From 01cd5a6670e3368e51f830bceba110c8ee828f0a Mon Sep 17 00:00:00 2001
From: Georgi Gerganov <ggerganov@gmail.com>
Date: Thu, 4 Jul 2024 13:45:36 +0300
Subject: [PATCH] llama : minor

---
 examples/main/main.cpp |  1 +
 src/llama.cpp          | 15 ++++++++++-----
 2 files changed, 11 insertions(+), 5 deletions(-)

diff --git a/examples/main/main.cpp b/examples/main/main.cpp
index 6e5fe769d..22bb37889 100644
--- a/examples/main/main.cpp
+++ b/examples/main/main.cpp
@@ -532,6 +532,7 @@ int main(int argc, char ** argv) {
         if (decoder_start_token_id == -1) {
             decoder_start_token_id = llama_token_bos(model);
         }
+
         embd_inp.clear();
         embd_inp.push_back(decoder_start_token_id);
     }
diff --git a/src/llama.cpp b/src/llama.cpp
index d1fa683aa..c3edf70bc 100644
--- a/src/llama.cpp
+++ b/src/llama.cpp
@@ -2120,7 +2120,6 @@ struct llama_hparams {
     uint32_t n_expert_used = 0;
     uint32_t n_vocab_type = 0; // for BERT-style token types
     uint32_t n_rel_attn_bkts = 0;
-    int32_t  dec_start_token_id = -1;
 
     uint32_t n_layer_dense_lead = 0;
     uint32_t n_lora_q = 0;
@@ -2156,6 +2155,10 @@ struct llama_hparams {
     bool use_alibi     = false;
     bool attn_soft_cap = false;
 
+    // needed by encoder-decoder models (e.g. T5, FLAN-T5)

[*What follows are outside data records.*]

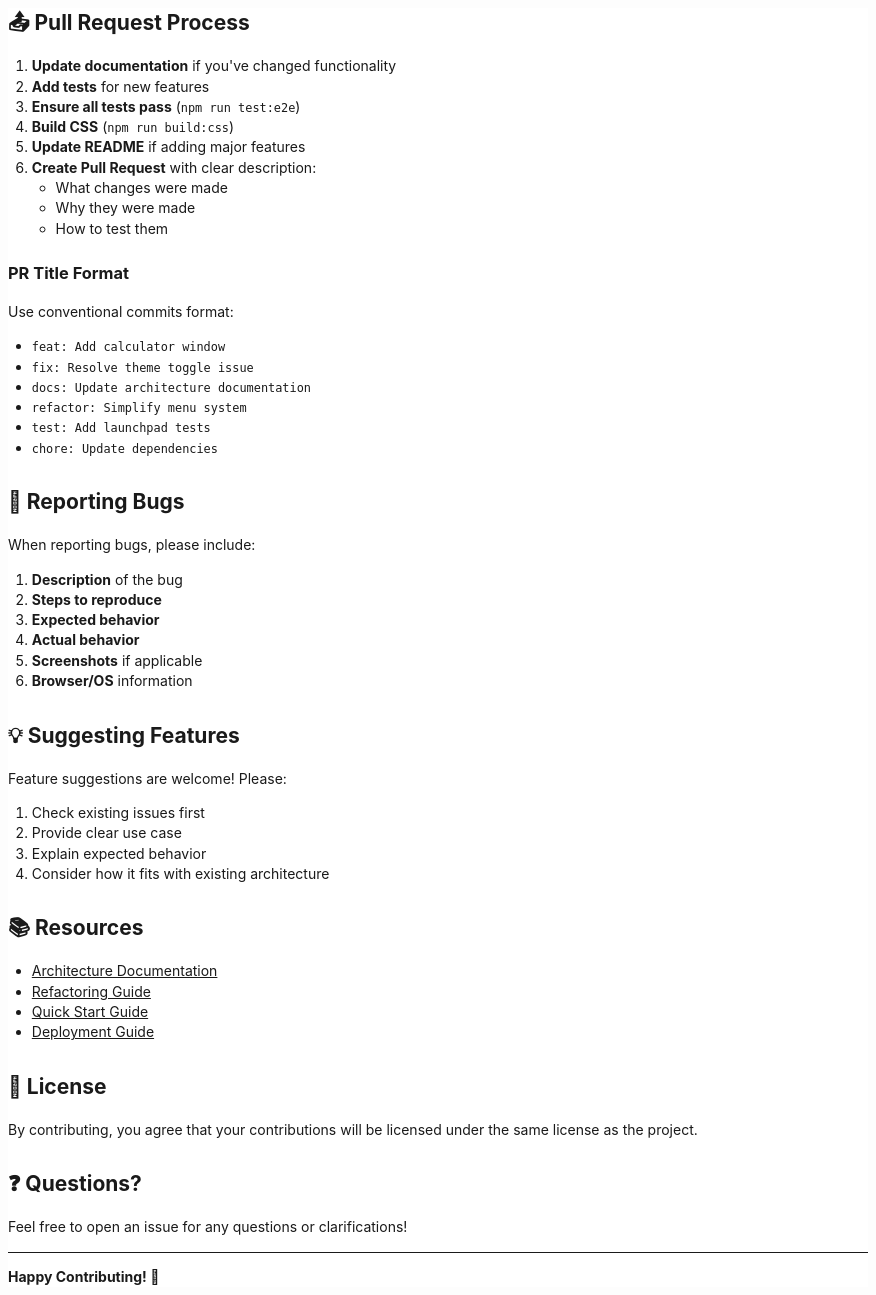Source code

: ## 📤 Pull Request Process

1. **Update documentation** if you've changed functionality
2. **Add tests** for new features
3. **Ensure all tests pass** (`npm run test:e2e`)
4. **Build CSS** (`npm run build:css`)
5. **Update README** if adding major features
6. **Create Pull Request** with clear description:
    - What changes were made
    - Why they were made
    - How to test them

### PR Title Format

Use conventional commits format:

- `feat: Add calculator window`
- `fix: Resolve theme toggle issue`
- `docs: Update architecture documentation`
- `refactor: Simplify menu system`
- `test: Add launchpad tests`
- `chore: Update dependencies`

## 🐛 Reporting Bugs

When reporting bugs, please include:

1. **Description** of the bug
2. **Steps to reproduce**
3. **Expected behavior**
4. **Actual behavior**
5. **Screenshots** if applicable
6. **Browser/OS** information

## 💡 Suggesting Features

Feature suggestions are welcome! Please:

1. Check existing issues first
2. Provide clear use case
3. Explain expected behavior
4. Consider how it fits with existing architecture

## 📚 Resources

- [Architecture Documentation](./docs/ARCHITECTURE.md)
- [Refactoring Guide](./docs/REFACTORING.md)
- [Quick Start Guide](./docs/QUICKSTART.md)
- [Deployment Guide](./docs/DEPLOYMENT.md)

## 📄 License

By contributing, you agree that your contributions will be licensed under the same license as the project.

## ❓ Questions?

Feel free to open an issue for any questions or clarifications!

---

**Happy Contributing! 🎉**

+    // ref: https://github.com/ggerganov/llama.cpp/pull/8141
+    llama_token dec_start_token_id = -1;
+
     enum llama_pooling_type      pooling_type            = LLAMA_POOLING_TYPE_NONE;
     enum llama_rope_type         rope_type               = LLAMA_ROPE_TYPE_NONE;
     enum llama_rope_scaling_type rope_scaling_type_train = LLAMA_ROPE_SCALING_TYPE_NONE;
@@ -2177,7 +2180,6 @@ struct llama_hparams {
         if (this->n_expert_used != other.n_expert_used) return true;
 
         if (this->n_rel_attn_bkts    != other.n_rel_attn_bkts)    return true;
-        if (this->dec_start_token_id != other.dec_start_token_id) return true;
         if (this->n_layer_dense_lead != other.n_layer_dense_lead) return true;
         if (this->n_lora_q           != other.n_lora_q)           return true;
         if (this->n_lora_kv          != other.n_lora_kv)          return true;
@@ -2193,6 +2195,8 @@ struct llama_hparams {
         if (this->ssm_d_state != other.ssm_d_state) return true;
         if (this->ssm_dt_rank != other.ssm_dt_rank) return true;
 
+        if (this->dec_start_token_id != other.dec_start_token_id) return true;
+
         const float EPSILON = 1e-9f;
 
         if (!is_float_close(this->f_norm_eps,            other.f_norm_eps,            EPSILON)) return true;
@@ -4970,9 +4974,10 @@ static void llm_load_hparams(
             {
                 ml.get_key(LLM_KV_ATTENTION_LAYERNORM_RMS_EPS, hparams.f_norm_rms_eps);
                 ml.get_key(LLM_KV_ATTENTION_RELATIVE_BUCKETS_COUNT, hparams.n_rel_attn_bkts);
-                uint32_t decoder_start_token_id;
-                if (ml.get_key(LLM_KV_DECODER_START_TOKEN_ID, decoder_start_token_id, false)) {
-                    hparams.dec_start_token_id = decoder_start_token_id;
+
+                uint32_t dec_start_token_id;
+                if (ml.get_key(LLM_KV_DECODER_START_TOKEN_ID, dec_start_token_id, false)) {
+                    hparams.dec_start_token_id = dec_start_token_id;
                 }
 
                 switch (hparams.n_layer) {